- [The problem]: Quote the entries that follow exactly, leaving none out.

* * *

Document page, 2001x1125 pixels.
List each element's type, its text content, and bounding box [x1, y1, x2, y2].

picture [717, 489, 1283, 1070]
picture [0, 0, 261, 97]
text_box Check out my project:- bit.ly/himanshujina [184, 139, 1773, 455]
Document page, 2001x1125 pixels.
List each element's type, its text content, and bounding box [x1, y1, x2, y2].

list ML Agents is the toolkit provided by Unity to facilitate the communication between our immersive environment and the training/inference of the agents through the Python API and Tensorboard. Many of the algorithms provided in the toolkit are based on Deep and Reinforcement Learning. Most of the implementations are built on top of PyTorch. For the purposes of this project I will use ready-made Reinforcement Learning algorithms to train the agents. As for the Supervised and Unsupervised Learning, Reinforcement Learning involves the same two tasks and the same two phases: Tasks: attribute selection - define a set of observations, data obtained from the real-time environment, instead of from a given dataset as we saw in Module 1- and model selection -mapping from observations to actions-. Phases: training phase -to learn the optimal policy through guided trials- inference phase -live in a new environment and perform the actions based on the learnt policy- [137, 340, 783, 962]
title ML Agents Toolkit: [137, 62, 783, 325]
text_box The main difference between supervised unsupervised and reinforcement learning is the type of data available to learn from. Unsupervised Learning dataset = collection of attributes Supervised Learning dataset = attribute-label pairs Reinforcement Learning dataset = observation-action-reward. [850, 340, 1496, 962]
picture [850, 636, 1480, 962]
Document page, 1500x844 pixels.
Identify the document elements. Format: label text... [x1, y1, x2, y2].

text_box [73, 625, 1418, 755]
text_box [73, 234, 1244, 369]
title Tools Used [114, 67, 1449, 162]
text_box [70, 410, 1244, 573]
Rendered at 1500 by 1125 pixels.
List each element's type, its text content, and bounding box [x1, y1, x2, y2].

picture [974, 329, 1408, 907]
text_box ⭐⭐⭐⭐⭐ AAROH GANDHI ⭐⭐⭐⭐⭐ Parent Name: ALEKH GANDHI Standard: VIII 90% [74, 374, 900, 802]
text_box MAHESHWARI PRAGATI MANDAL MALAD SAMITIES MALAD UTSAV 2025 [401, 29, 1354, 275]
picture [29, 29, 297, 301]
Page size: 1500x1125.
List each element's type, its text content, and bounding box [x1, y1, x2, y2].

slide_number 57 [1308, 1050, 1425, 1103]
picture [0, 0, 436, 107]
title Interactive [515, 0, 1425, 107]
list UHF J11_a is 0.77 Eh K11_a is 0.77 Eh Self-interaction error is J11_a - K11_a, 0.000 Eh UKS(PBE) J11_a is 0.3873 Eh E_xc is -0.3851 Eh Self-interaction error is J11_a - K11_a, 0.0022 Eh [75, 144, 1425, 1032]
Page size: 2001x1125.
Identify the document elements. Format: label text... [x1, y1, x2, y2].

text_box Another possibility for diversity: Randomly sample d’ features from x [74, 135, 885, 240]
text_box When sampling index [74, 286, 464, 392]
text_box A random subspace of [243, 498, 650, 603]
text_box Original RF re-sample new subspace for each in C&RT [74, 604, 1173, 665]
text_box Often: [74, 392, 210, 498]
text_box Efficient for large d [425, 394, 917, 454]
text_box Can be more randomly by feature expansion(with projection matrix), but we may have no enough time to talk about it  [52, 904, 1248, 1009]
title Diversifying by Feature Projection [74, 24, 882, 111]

* * *

- [Task output]:
Document page, 2001x1125 pixels.
List each element's type, its text content, and bounding box [x1, y1, x2, y2].

picture [717, 489, 1283, 1070]
picture [0, 0, 261, 97]
text_box Check out my project:- bit.ly/himanshujina [184, 139, 1773, 455]
Document page, 2001x1125 pixels.
List each element's type, its text content, and bounding box [x1, y1, x2, y2].

list ML Agents is the toolkit provided by Unity to facilitate the communication between our immersive environment and the training/inference of the agents through the Python API and Tensorboard. Many of the algorithms provided in the toolkit are based on Deep and Reinforcement Learning. Most of the implementations are built on top of PyTorch. For the purposes of this project I will use ready-made Reinforcement Learning algorithms to train the agents. As for the Supervised and Unsupervised Learning, Reinforcement Learning involves the same two tasks and the same two phases: Tasks: attribute selection - define a set of observations, data obtained from the real-time environment, instead of from a given dataset as we saw in Module 1- and model selection -mapping from observations to actions-. Phases: training phase -to learn the optimal policy through guided trials- inference phase -live in a new environment and perform the actions based on the learnt policy- [137, 340, 783, 962]
title ML Agents Toolkit: [137, 62, 783, 325]
text_box The main difference between supervised unsupervised and reinforcement learning is the type of data available to learn from. Unsupervised Learning dataset = collection of attributes Supervised Learning dataset = attribute-label pairs Reinforcement Learning dataset = observation-action-reward. [850, 340, 1496, 962]
picture [850, 636, 1480, 962]
Document page, 1500x844 pixels.
Identify the document elements. Format: label text... [x1, y1, x2, y2].

text_box [73, 625, 1418, 755]
text_box [73, 234, 1244, 369]
title Tools Used [114, 67, 1449, 162]
text_box [70, 410, 1244, 573]
Rendered at 1500 by 1125 pixels.
List each element's type, its text content, and bounding box [x1, y1, x2, y2].

picture [974, 329, 1408, 907]
text_box ⭐⭐⭐⭐⭐ AAROH GANDHI ⭐⭐⭐⭐⭐ Parent Name: ALEKH GANDHI Standard: VIII 90% [74, 374, 900, 802]
text_box MAHESHWARI PRAGATI MANDAL MALAD SAMITIES MALAD UTSAV 2025 [401, 29, 1354, 275]
picture [29, 29, 297, 301]
Page size: 1500x1125.
List each element's type, its text content, and bounding box [x1, y1, x2, y2].

slide_number 57 [1308, 1050, 1425, 1103]
picture [0, 0, 436, 107]
title Interactive [515, 0, 1425, 107]
list UHF J11_a is 0.77 Eh K11_a is 0.77 Eh Self-interaction error is J11_a - K11_a, 0.000 Eh UKS(PBE) J11_a is 0.3873 Eh E_xc is -0.3851 Eh Self-interaction error is J11_a - K11_a, 0.0022 Eh [75, 144, 1425, 1032]
Page size: 2001x1125.
Identify the document elements. Format: label text... [x1, y1, x2, y2].

text_box Another possibility for diversity: Randomly sample d’ features from x [74, 135, 885, 240]
text_box When sampling index [74, 286, 464, 392]
text_box A random subspace of [243, 498, 650, 603]
text_box Original RF re-sample new subspace for each in C&RT [74, 604, 1173, 665]
text_box Often: [74, 392, 210, 498]
text_box Efficient for large d [425, 394, 917, 454]
text_box Can be more randomly by feature expansion(with projection matrix), but we may have no enough time to talk about it  [52, 904, 1248, 1009]
title Diversifying by Feature Projection [74, 24, 882, 111]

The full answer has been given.